* [EXTRACTED RECORDS]:
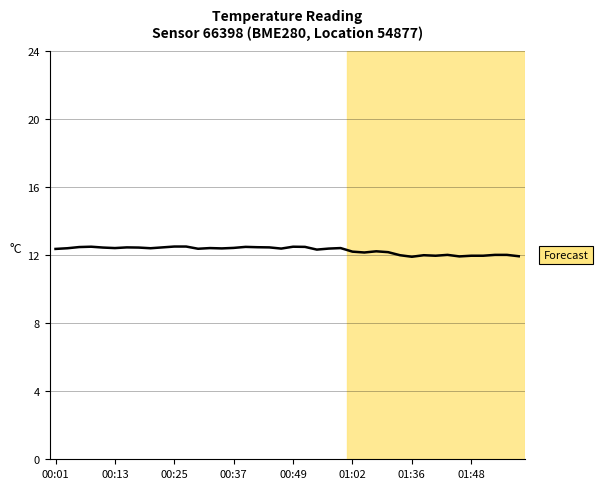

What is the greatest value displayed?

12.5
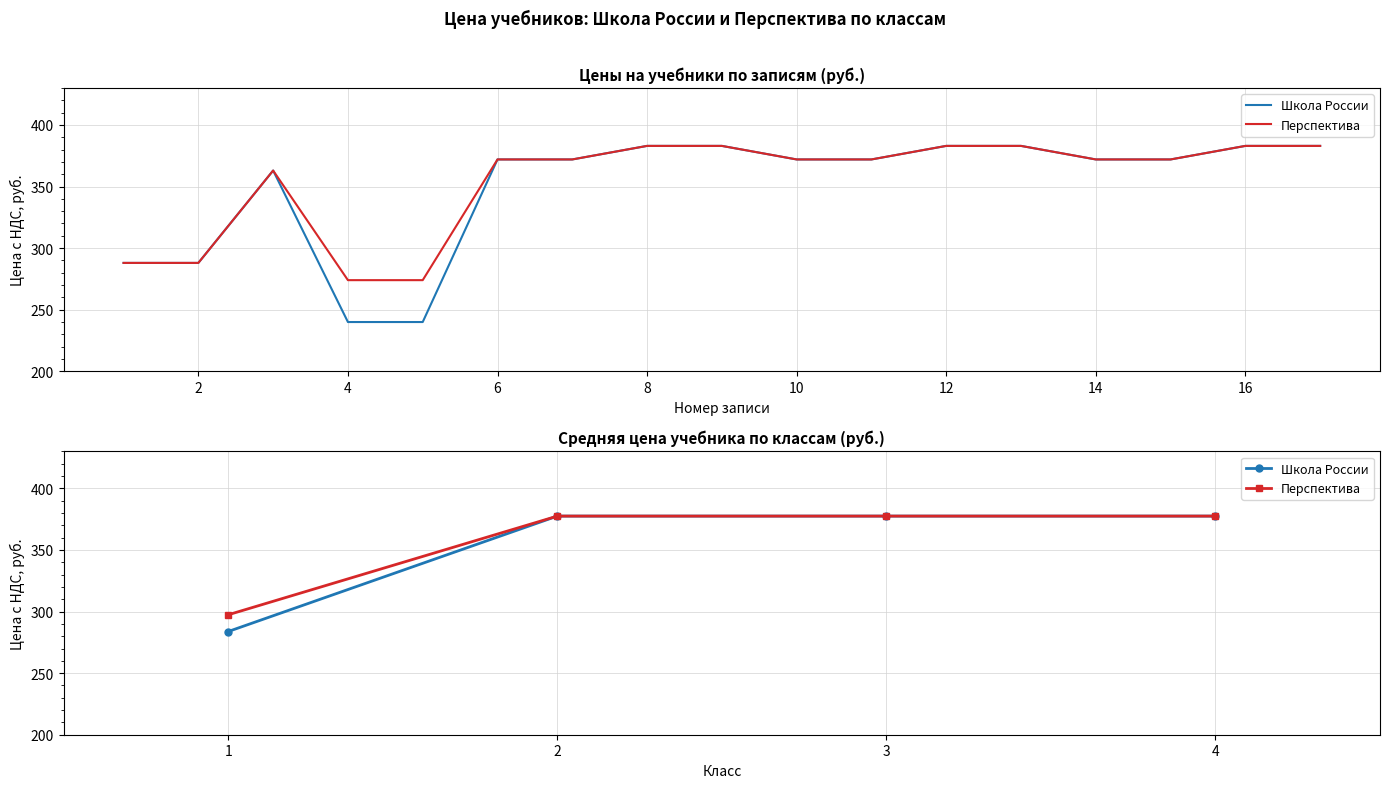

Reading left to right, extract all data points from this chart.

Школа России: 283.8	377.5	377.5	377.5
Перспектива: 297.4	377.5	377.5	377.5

* * *

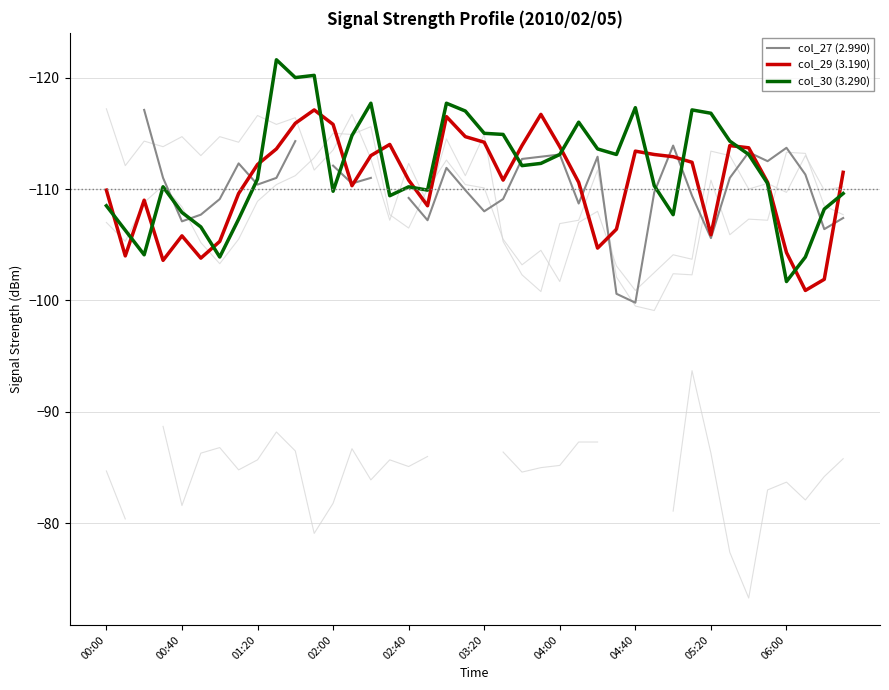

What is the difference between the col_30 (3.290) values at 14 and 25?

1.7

* [HOW TO COMPLETE THIS TASK]: Retype the records starting with the line that contains "What is the greatest value displayed?" and going on through the line that contains "Reading left to", including both of those lines, and omit the pictures from your answer.

* [RESULT]:
What is the greatest value displayed?

12.5

Reading left to right, extract all data points from this chart.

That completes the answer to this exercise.